If you rise higher you come to the belly, latifa nafsia , the belly center, just beneath the navel, which is associated with the nafs, the self, which can be the nafs ul-ammaarah, can be the aggressive selfish self or it can be a self that has ripened, that has mellowed, that is opened up. In the forest, from the roots trunks rise up. Here is a self. Each tree linked to the other trees but an entity unto itself, having its own central shaft, it’s own particular life, that only it can live, as each of us has. A life only we can live.

 

Then if you rise higher, you come to the chest. The center of the chest is the latifa siriya. One still hasn’t ascended all the way, below is the dark chthonic earth, above is the light of the sky. Here in the chest we have reached the understory of the forest, the dappled light in which saplings flourish. Animals leap from branch to branch in this middling zone between the density of the earth and the transparency of space, between the bright light and the moist dark fertile earth, this dappled world of contrasts. And all the meanings that this contrast reveal an unfolding narrative, the story of the forest.

 

But rise higher still, and you rise with the tallest trees of the forest. And rise up in to the canopy where the soaring trees reach their crests. These magnificent crescendos of vegetal life, reaching right up into the sky. Every leaf a vessel for sunlight, biding in the sunlight, rising up out of the forest toward the sky. And the branches and the leafs come near each other, but there is what is called crest shyness, they don’t quite merge, there is alway a little gap. Rather than merging into one another, they all simultaneously turn toward the same descending light, leaving just the necessary space between themselves. Here in the latifa khafiya , in the third eye, here is the canopy, that high green zone at the top of the forest, with monkeys and butterflies.

 

But if you would go even further you would reach the crown of the head, the fontanelle, the top of the body, evoking the emergent layer of the forest, above the canopy.

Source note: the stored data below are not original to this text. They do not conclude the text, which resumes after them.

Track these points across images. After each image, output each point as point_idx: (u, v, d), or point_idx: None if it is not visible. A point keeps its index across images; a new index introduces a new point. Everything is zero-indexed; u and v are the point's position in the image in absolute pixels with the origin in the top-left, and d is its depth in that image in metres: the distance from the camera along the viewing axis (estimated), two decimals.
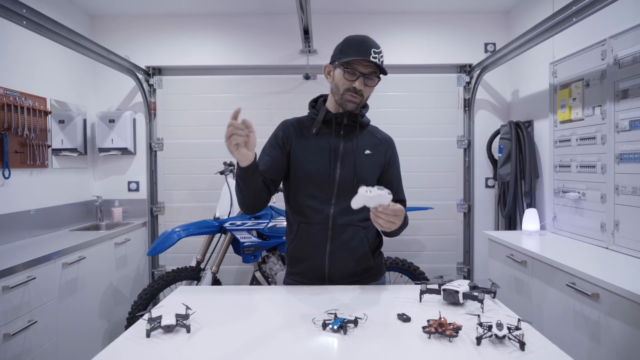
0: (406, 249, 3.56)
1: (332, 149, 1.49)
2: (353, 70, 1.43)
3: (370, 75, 1.45)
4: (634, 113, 2.04)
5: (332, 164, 1.48)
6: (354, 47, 1.43)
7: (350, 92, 1.44)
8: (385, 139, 1.61)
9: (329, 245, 1.48)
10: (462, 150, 3.58)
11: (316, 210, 1.48)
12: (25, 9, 1.99)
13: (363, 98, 1.48)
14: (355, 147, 1.51)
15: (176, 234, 2.72)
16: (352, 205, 1.21)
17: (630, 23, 2.08)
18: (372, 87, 1.49)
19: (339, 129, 1.52)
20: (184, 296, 1.43)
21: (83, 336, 2.59)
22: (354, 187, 1.44)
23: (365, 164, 1.51)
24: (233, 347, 1.03)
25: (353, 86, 1.43)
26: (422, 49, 3.55)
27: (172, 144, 3.57)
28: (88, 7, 3.37)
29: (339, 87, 1.46)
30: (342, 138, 1.52)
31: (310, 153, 1.50)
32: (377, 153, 1.55)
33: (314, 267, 1.51)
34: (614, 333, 1.62)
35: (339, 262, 1.50)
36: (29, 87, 2.77)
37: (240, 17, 3.53)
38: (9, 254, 2.26)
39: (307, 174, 1.49)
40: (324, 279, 1.52)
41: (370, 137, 1.58)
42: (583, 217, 2.45)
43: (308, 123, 1.56)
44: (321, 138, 1.51)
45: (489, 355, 0.98)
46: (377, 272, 1.59)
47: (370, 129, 1.62)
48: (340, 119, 1.51)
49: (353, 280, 1.53)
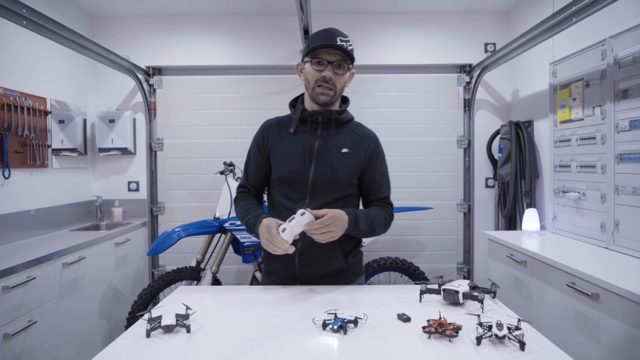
0: (406, 249, 3.56)
1: (306, 148, 1.47)
2: (320, 60, 1.40)
3: (339, 63, 1.41)
4: (634, 113, 2.04)
5: (307, 164, 1.46)
6: (319, 37, 1.42)
7: (319, 84, 1.42)
8: (367, 136, 1.55)
9: (300, 243, 1.45)
10: (462, 150, 3.58)
11: (289, 209, 1.45)
12: (25, 9, 1.99)
13: (336, 89, 1.44)
14: (331, 146, 1.48)
15: (176, 234, 2.72)
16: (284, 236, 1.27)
17: (630, 23, 2.08)
18: (343, 76, 1.44)
19: (316, 127, 1.49)
20: (184, 296, 1.43)
21: (83, 336, 2.58)
22: (329, 186, 1.45)
23: (341, 163, 1.46)
24: (233, 347, 1.03)
25: (322, 75, 1.41)
26: (422, 49, 3.55)
27: (172, 144, 3.57)
28: (88, 7, 3.37)
29: (310, 81, 1.44)
30: (318, 136, 1.49)
31: (286, 153, 1.49)
32: (356, 151, 1.49)
33: (285, 266, 1.50)
34: (614, 333, 1.62)
35: (308, 261, 1.48)
36: (29, 87, 2.77)
37: (240, 17, 3.53)
38: (9, 254, 2.26)
39: (282, 174, 1.49)
40: (295, 278, 1.50)
41: (351, 134, 1.53)
42: (583, 217, 2.44)
43: (287, 122, 1.54)
44: (298, 137, 1.49)
45: (489, 355, 0.98)
46: (352, 274, 1.55)
47: (353, 126, 1.56)
48: (315, 116, 1.48)
49: (324, 281, 1.50)
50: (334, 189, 1.46)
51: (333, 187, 1.46)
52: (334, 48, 1.39)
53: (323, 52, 1.40)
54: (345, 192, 1.49)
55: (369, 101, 3.52)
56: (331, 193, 1.46)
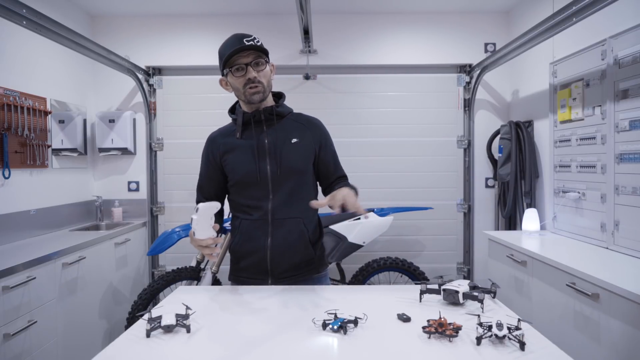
0: (406, 249, 3.56)
1: (257, 147, 1.51)
2: (239, 65, 1.44)
3: (255, 61, 1.45)
4: (634, 113, 2.04)
5: (261, 162, 1.50)
6: (227, 47, 1.45)
7: (248, 86, 1.46)
8: (310, 122, 1.61)
9: (270, 239, 1.51)
10: (462, 150, 3.58)
11: (255, 207, 1.52)
12: (25, 9, 1.99)
13: (264, 85, 1.48)
14: (281, 139, 1.52)
15: (176, 234, 2.72)
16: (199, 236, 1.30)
17: (630, 23, 2.08)
18: (265, 71, 1.48)
19: (260, 125, 1.54)
20: (184, 296, 1.43)
21: (83, 336, 2.58)
22: (288, 177, 1.50)
23: (294, 153, 1.52)
24: (233, 347, 1.03)
25: (247, 78, 1.45)
26: (422, 49, 3.55)
27: (172, 144, 3.57)
28: (88, 7, 3.37)
29: (239, 88, 1.48)
30: (265, 133, 1.53)
31: (239, 158, 1.53)
32: (305, 139, 1.55)
33: (257, 262, 1.54)
34: (614, 333, 1.62)
35: (279, 255, 1.52)
36: (29, 87, 2.77)
37: (240, 17, 3.53)
38: (9, 254, 2.26)
39: (239, 178, 1.53)
40: (266, 273, 1.54)
41: (294, 124, 1.58)
42: (583, 217, 2.44)
43: (231, 130, 1.59)
44: (246, 140, 1.53)
45: (489, 355, 0.98)
46: (319, 264, 1.60)
47: (293, 117, 1.61)
48: (257, 116, 1.52)
49: (295, 273, 1.54)
50: (292, 179, 1.51)
51: (292, 178, 1.51)
52: (245, 50, 1.43)
53: (237, 58, 1.44)
54: (303, 180, 1.55)
55: (369, 101, 3.52)
56: (291, 183, 1.51)
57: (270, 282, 1.55)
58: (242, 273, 1.59)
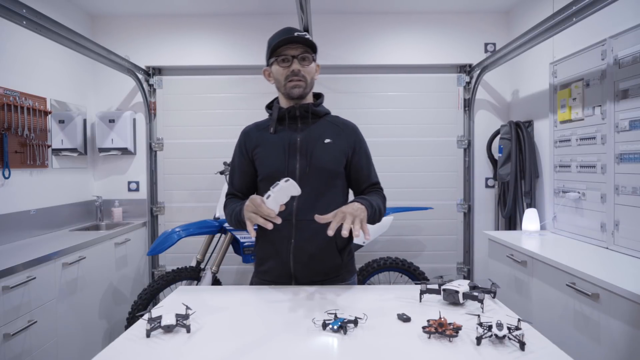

Those are deciduous trees, that reach right up into the sky, as high as possible and hazard the elements. They are immersed into the most intense sunlight and swung this way and that way by the wind. The rain beats on them, but they have reached in to the intensest farthest dimension of life (interjection navi: arrived) They’ve arrived. It’s there that eagles roost. But those high crests remain rooted in the earth below, through the movement of sustenance through xylem and phloem of the trunk nutrients facilitated by the fungi are absorbed into the tree, nutrients from the soil and uplifted into the leafs and the light of the sky, the sunlight is drawn down in sugars that nourish the roots. This entire process illustrates, symbolizes the inner condition of our being. Rooted in the physical manifestation of matter, rooted in this tangible earth and at the same time in the upper most echelons of our being, drawing perpetual sustenance from the celestial light, from the emanation of the divine being.

 

Those who will repair the forests, those who will protect the lands, those who will green the earth will always be those whose roots go deep into the ground and whose crowns reach high into the sky. Those who know the material to be the manifestation of the spiritual and know our task, our mandate to be in service of God’s creation, the furtherance of this creation. And so the infants, the children and their children, so this might be their legacy that this may be what we practice, what we transmit, earth’s own wisdom known to the human being, walking in humility, seeing from the far past into the far future, guided by the revelation that the prophets have brought, faithful always to God. With this intention shall we close now with the prayer nayaz : Beloved lord, almighty God, through the rays of the sun, through the waves of the air, through the all-pervading life in space, purify and revivify me and I pray, heal my body heart and soul. Amin.